Give them something they want – golf passes, ski passes or
access to the world of foodies, she said. “They don’t care about the big bucks; and they don’t care about working
full time because they want to spend time with the grandkids. And they will show up for work!”

Keis said one of the myths is that such workers are
overqualified and won’t be happy with the job. “But they don’t want to be
managers – they’ve been there and done that.” Another myth is that they will get hurt all the time, while
studies show that that their safety records are not an issue.

Keis had a number of other ideas to solve the problem of
labour shortages. Statistics show that the province will need 108,383 full time
equivalent tourism industry workers by 2020, and if the status quo continues
there will be a labour shortage of 14,006 workers.

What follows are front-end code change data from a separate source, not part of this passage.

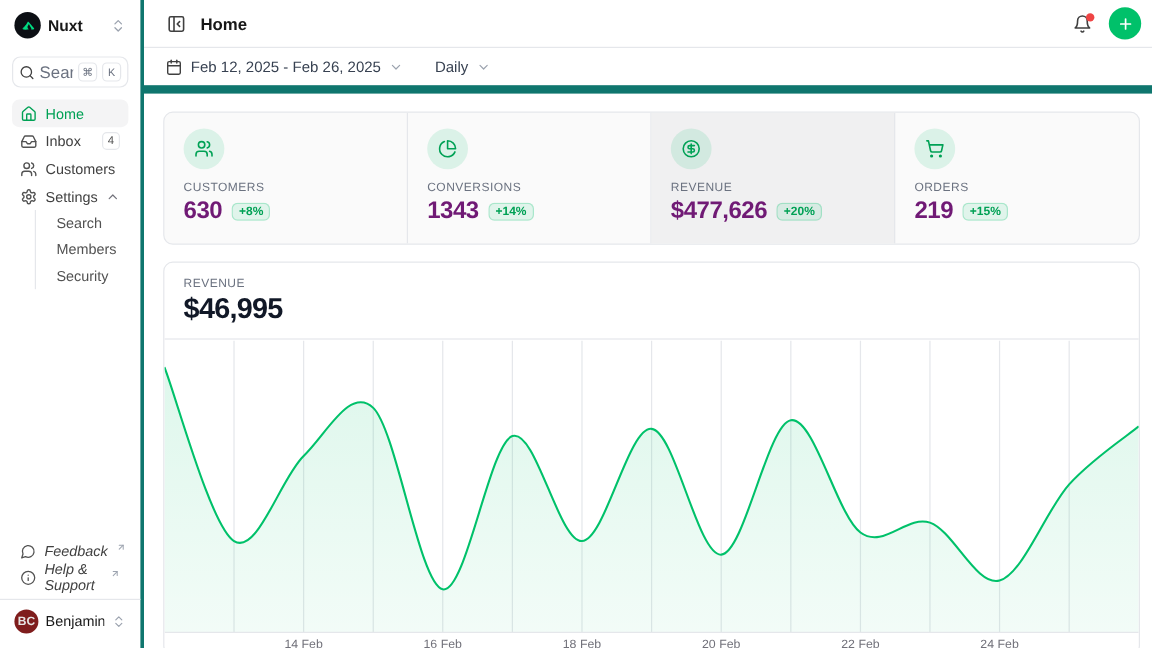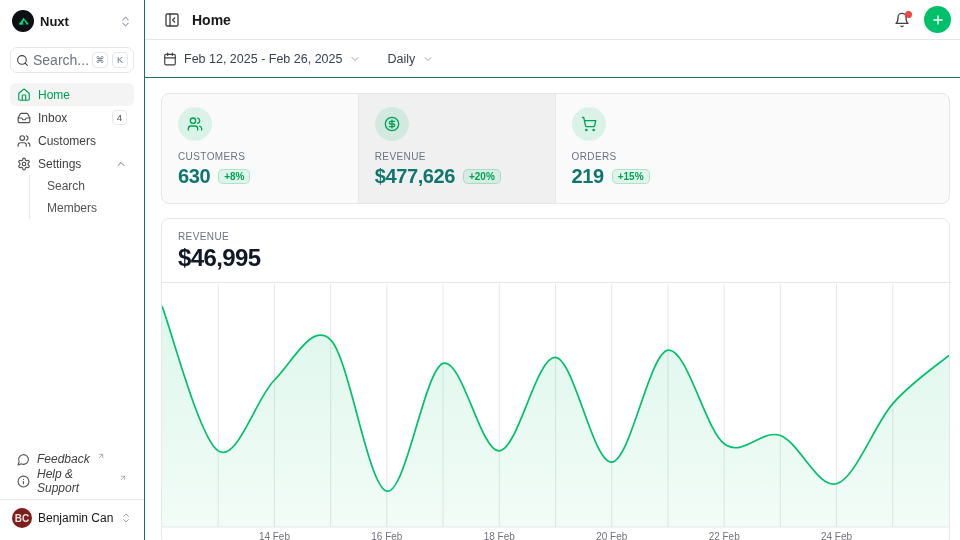--- a/index.html
+++ b/index.html
@@ -6,21 +6,21 @@
   html,body { width:960px; height:540px; overflow:hidden; }
   body {
     font-family:"Liberation Sans","DejaVu Sans",sans-serif;
     background:#fff; color:#171717; display:flex; font-size:12px;
   }
   svg { display:block; }
   .icon { flex:none; }
 
   
   aside {
-    width:145px; flex:none; border-right:1px solid #0f766e;
+    width:120px; flex:none; border-right:3px solid #0f766e;
     display:flex; flex-direction:column; padding:9px 10px 4px;
   }
   .team-row { display:flex; align-items:center; gap:6px; padding:1px 2px; cursor:pointer; }
   .logo-circle { width:22px; height:22px; border-radius:50%; background:#0c0f14;
     display:flex; align-items:center; justify-content:center; }
   .team-name { font-size:13px; font-weight:700; flex:1; }
   .muted-ico { color:#9ca3af; }
 
   .search-box { margin-top:14px; height:26px; border:1px solid #e5e7eb; border-radius:7px;
     display:flex; align-items:center; gap:4px; padding:0 5px; background:#fff; }
@@ -62,39 +62,39 @@
   .top-header { height:40px; flex:none; border-bottom:1px solid #e5e7eb; display:flex;
     align-items:center; gap:8px; padding:0 9px 0 15px; }
   .icon-btn { background:none; border:none; cursor:pointer; color:#404040; padding:4px;
     display:flex; align-items:center; justify-content:center; border-radius:6px; position:relative; }
   .page-title { font-size:14px; font-weight:700; }
   .header-spacer { flex:1; }
   .notif-dot { position:absolute; top:3px; right:2px; width:7px; height:7px; border-radius:50%; }
   .plus-btn { width:27px; height:27px; border-radius:50%; border:none; cursor:pointer;
     color:#fff; display:flex; align-items:center; justify-content:center; margin-left:2px; }
 
-  .toolbar { height:38px; flex:none; border-bottom:1px solid #0f766e; display:flex;
+  .toolbar { height:38px; flex:none; border-bottom:7px solid #0f766e; display:flex;
     align-items:center; gap:22px; padding:0 16px; }
   .toolbar-btn { display:flex; align-items:center; gap:7px; background:none; border:none;
     cursor:pointer; font-family:inherit; font-size:12.5px; color:#374151; padding:4px 2px; }
   .toolbar-btn .glyph { color:#404040; }
 
   .content { flex:1; padding:15px 10px 0 16px; overflow:hidden; }
 
   .stats { display:grid; grid-template-columns:repeat(4,1fr); border:1px solid #e5e7eb;
     border-radius:8px; background:#fafafa; overflow:hidden; }
   .stat-cell { padding:13px 16px 15px; border-right:1px solid #e5e7eb; cursor:pointer; }
   .stat-cell:last-child { border-right:none; }
   .stat-cell.selected { background:#f0f0f1; }
   .stat-icon { width:34px; height:34px; border-radius:50%; background:rgba(0,193,106,0.12);
     color:#00a155; display:flex; align-items:center; justify-content:center; }
   .stat-label { margin-top:10px; font-size:10px; font-weight:500; letter-spacing:0.4px;
     color:#6b7280; text-transform:uppercase; }
   .stat-value-row { margin-top:3px; display:flex; align-items:center; gap:8px; }
-  .stat-value { font-size:20px; font-weight:700; letter-spacing:-0.4px; color:#0f766e; }
+  .stat-value { font-size:20px; font-weight:700; letter-spacing:-0.4px; color:#701a75; }
   .delta-badge { font-size:10px; font-weight:600; color:#00a155; background:rgba(0,193,106,0.10);
     box-shadow:inset 0 0 0 1px rgba(0,193,106,0.25); border-radius:5px; padding:2px 6px; }
 
   .chart-card { margin-top:14px; border:1px solid #e5e7eb; border-radius:8px; background:#fff;
     overflow:hidden; }
   .chart-header { padding:12px 16px 10px; border-bottom:1px solid #e5e7eb; }
   .chart-label { font-size:10px; font-weight:500; letter-spacing:0.4px; color:#6b7280;
     text-transform:uppercase; }
   .chart-value { margin-top:2px; font-size:24px; font-weight:700; letter-spacing:-0.6px;
     color:#111827; }
@@ -178,20 +178,21 @@
       <span class="icon trail">
         <svg width="12" height="12" viewBox="0 0 24 24" fill="none" stroke="currentColor" stroke-width="2" stroke-linecap="round" stroke-linejoin="round">
             <path d="m18 15-6-6-6 6"></path>
           </svg>
       </span>
     </div>
 
     <div class="subnav">
       <div class="subnav-item">Search</div>
       <div class="subnav-item">Members</div>
+      <div class="subnav-item">Security</div>
     </div>
   </nav>
 
   <div class="sidebar-spacer"></div>
 
   <div class="footer-links">
     <div class="footer-item">
       <span class="icon glyph">
         <svg width="13" height="13" viewBox="0 0 24 24" fill="none" stroke="currentColor" stroke-width="2" stroke-linecap="round" stroke-linejoin="round">
             <path d="M7.9 20A9 9 0 1 0 4 16.1L2 22Z"></path>
@@ -308,20 +309,33 @@
               <path d="M16 3.13a4 4 0 0 1 0 7.75"></path>
             </svg>
         </span>
         <div class="stat-label">Customers</div>
         <div class="stat-value-row">
           <span class="stat-value">630</span>
           <span class="delta-badge">+8%</span>
         </div>
       </div>
 
+      <div class="stat-cell">
+        <span class="stat-icon icon">
+          <svg width="16" height="16" viewBox="0 0 24 24" fill="none" stroke="currentColor" stroke-width="2" stroke-linecap="round" stroke-linejoin="round">
+              <path d="M21.21 15.89A10 10 0 1 1 8 2.83"></path>
+              <path d="M22 12A10 10 0 0 0 12 2v10z"></path>
+            </svg>
+        </span>
+        <div class="stat-label">Conversions</div>
+        <div class="stat-value-row">
+          <span class="stat-value">1343</span>
+          <span class="delta-badge">+14%</span>
+        </div>
+      </div>
 
       <div class="stat-cell selected">
         <span class="stat-icon icon">
           <svg width="16" height="16" viewBox="0 0 24 24" fill="none" stroke="currentColor" stroke-width="2" stroke-linecap="round" stroke-linejoin="round">
               <circle cx="12" cy="12" r="10"></circle>
               <path d="M16 8h-6a2 2 0 1 0 0 4h4a2 2 0 1 1 0 4H8"></path>
               <path d="M12 18V6"></path>
             </svg>
         </span>
         <div class="stat-label">Revenue</div>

She suggested expanding recruitment to target under-represented
groups.  Aboriginal youth are the
only growing demographic in the province, and often they don’t want to leave
their home, meaning opportunities for tourism operators in certain areas.

Some jobs can be adapted to suit people with disabilities,
Keis said. For example, people with developmental disabilities can learn to do
repetitive tasks such as bagging groceries or working as kitchen helpers and
dishwashers. A paraplegic could
run the front desk or a switchboard with a few adaptations. “There are lots of
agencies interested in doing this,” Keis noted.